In the UK, 15% of people aged 18 years and over are said to be active smokers. This means that there are  some 7.2 million active smokers that are putting themselves at risk of type 2 diabetes.

Smokers are estimated to be 30% to 40% more likely to develop T2DM than nonsmokers. Cigarette smoke has been found to contain more than 7000 harmful chemicals, many of which can decrease the effectiveness of insulin as a result of  inflammation and damage cells as a consequence of oxidative stress.

Additionally, the nicotine from smoking can reduce the effectiveness of insulin, resulting in active smokers finding it harder to manage blood glucose levels. 

If you have prediabetes or a previous diagnosis of gestational diabetes, you already have an increased chance of developing cardiovascular disease, such as a heart attack, stroke or circulatory problems in the legs.

Combine this with smoking and you make the chances of developing these diseases and their complications even higher.

Help to stop smoking

NHS inform provides a suite of support and resources to help you to stop smoking. This includes the Quit your Way Scotland service. This is staffed by a team of trained advisors who will give you advice tailored to your needs.  

4. Stress 

 stress

Stress  hormones cause an increase in blood glucose levels and reduce the effectiveness of insulin. 

For some people, stress can also trigger overeating behaviours. The change in body chemicals resulting from eating “comfort foods'' can dampen stress related responses and emotions. Over time, this can lead to prolonged levels of comfort eating and, ultimately, an increase in body weight and the development of T2DM. 
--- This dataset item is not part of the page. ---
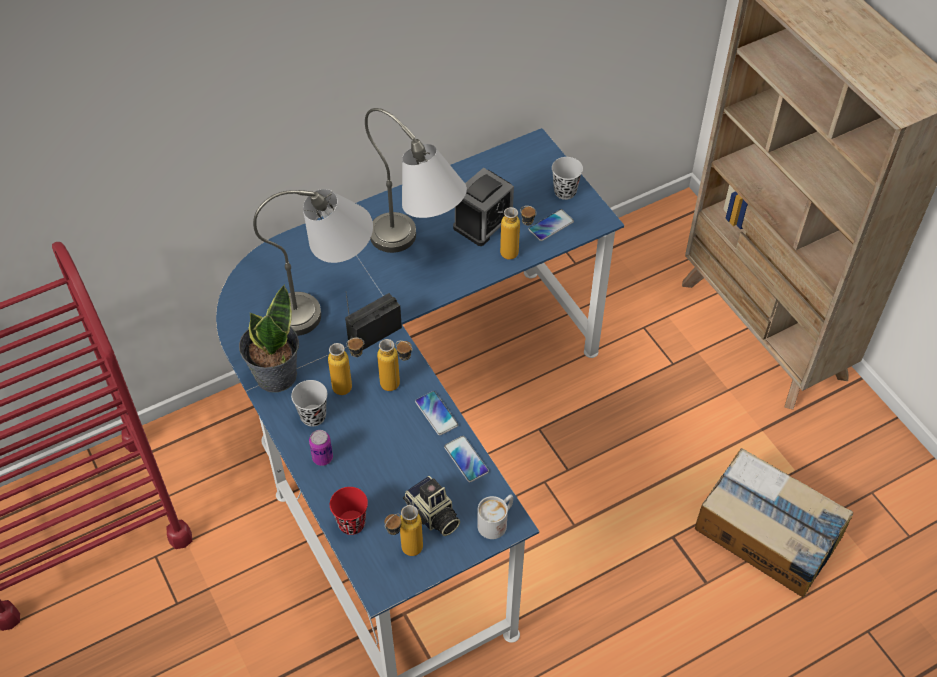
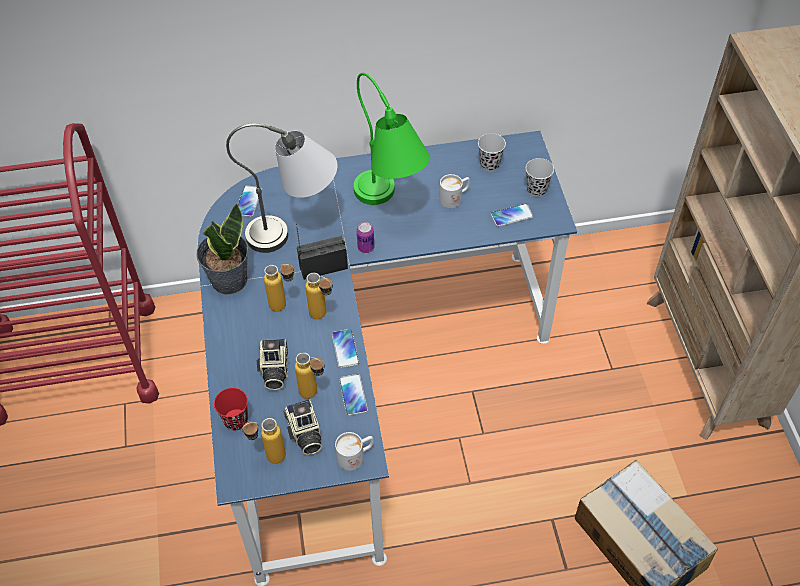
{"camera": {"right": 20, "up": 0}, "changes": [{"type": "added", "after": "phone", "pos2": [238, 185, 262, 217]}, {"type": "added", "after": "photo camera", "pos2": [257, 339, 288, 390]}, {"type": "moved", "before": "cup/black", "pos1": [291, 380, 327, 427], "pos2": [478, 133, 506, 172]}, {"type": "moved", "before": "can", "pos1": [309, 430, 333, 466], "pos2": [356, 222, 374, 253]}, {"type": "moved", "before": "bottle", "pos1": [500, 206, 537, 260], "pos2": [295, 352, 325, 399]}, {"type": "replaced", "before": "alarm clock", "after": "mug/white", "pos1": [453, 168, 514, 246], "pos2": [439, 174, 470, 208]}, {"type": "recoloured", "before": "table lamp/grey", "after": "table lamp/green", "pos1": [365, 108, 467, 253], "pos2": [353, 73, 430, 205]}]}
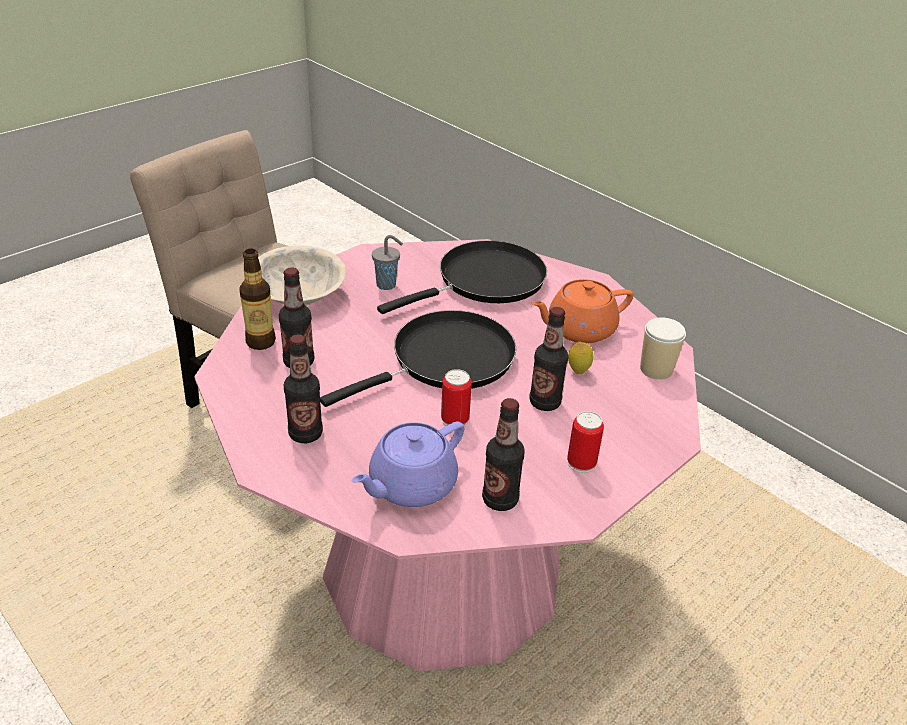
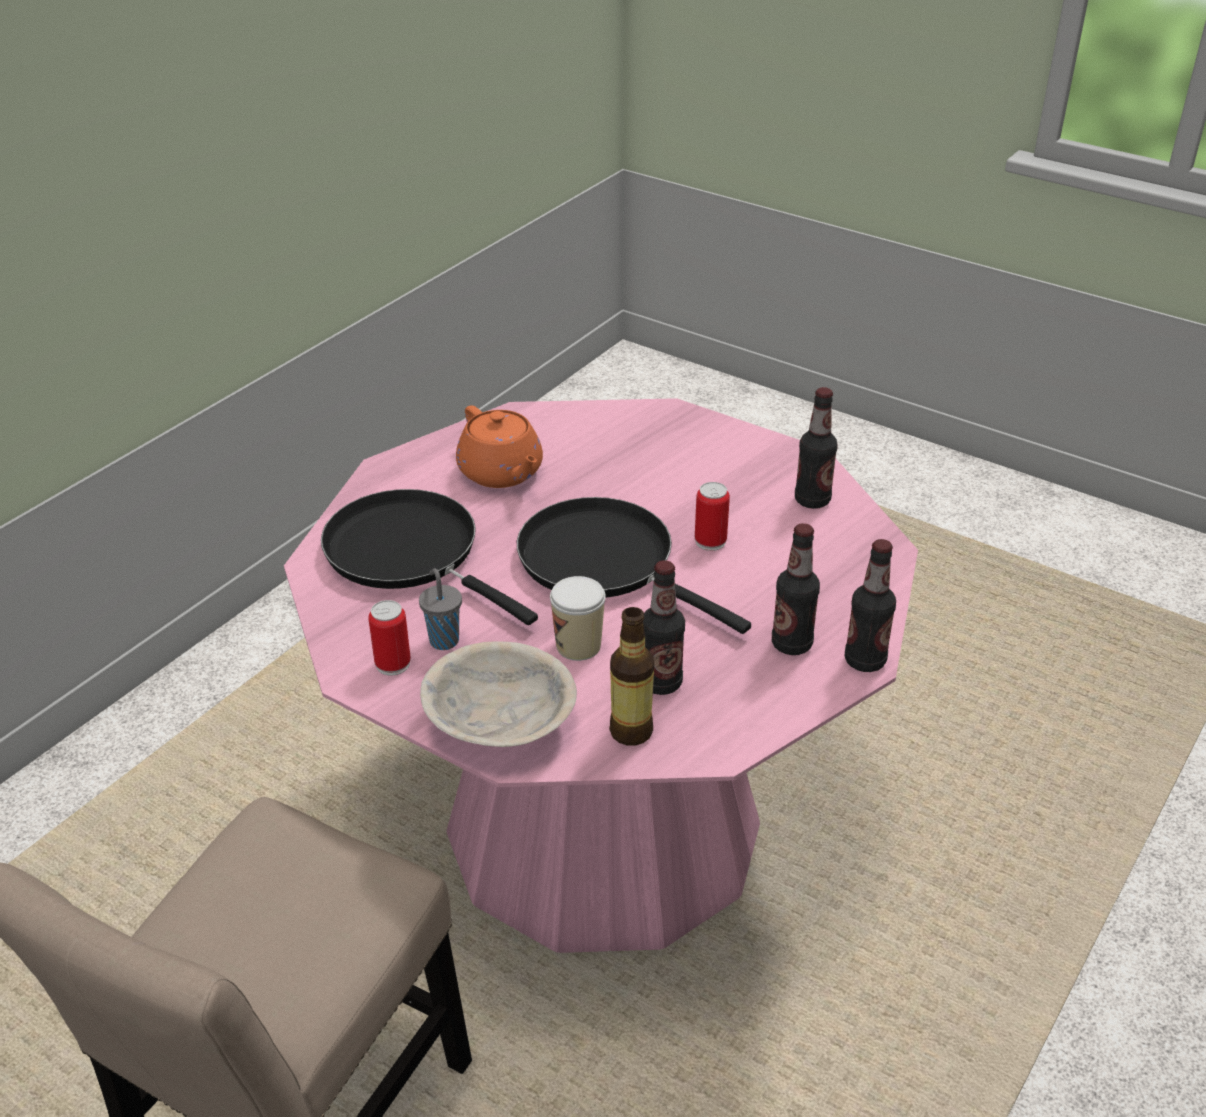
{"camera": {"right": -100, "up": 0}, "changes": [{"type": "removed", "before": "teapot/purple", "pos1": [352, 422, 464, 507]}, {"type": "removed", "before": "lemon", "pos1": [568, 342, 593, 374]}, {"type": "moved", "before": "bottle", "pos1": [529, 307, 568, 411], "pos2": [845, 539, 896, 672]}, {"type": "moved", "before": "can", "pos1": [567, 411, 604, 473], "pos2": [368, 600, 411, 675]}, {"type": "moved", "before": "cup", "pos1": [640, 317, 686, 380], "pos2": [550, 576, 606, 661]}]}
Non-modifiable risk factors

1.Age

image of ageing

You’re more at risk of developing type 2 diabetes if you’re:

  • White and over 40 years old
  • African-Caribbean, Black African, or South Asian and over 25 years old.

As we age, our bodies naturally begin to function less efficiently than they did when we were younger. This includes our body becoming less efficient in producing insulin. That can increase our risk of developing type 2 diabetes as we get older. 

2.Genetics

image of DNA

  • You’re two to six times more likely to get type 2 diabetes if you have a parent, brother, sister or child with diabetes.

The genetic risk comes from changes in the parts of our DNA that help to control our blood glucose levels. Some of these changes can reduce our body's ability to release insulin. This leads to increases in blood glucose levels. Over time, elevated levels of blood glucose increases the risk of developing T2DM. 

3.Ethnicity

image representing ethnic diversity

  • Type 2 diabetes is two to four times more likely in people of South Asian descent and African-Caribbean or Black African descent.

While the exact cause of this increased risk among different ethnicities is not fully understood, it is likely that our genetics that are passed down to us and determine who we are play a large role.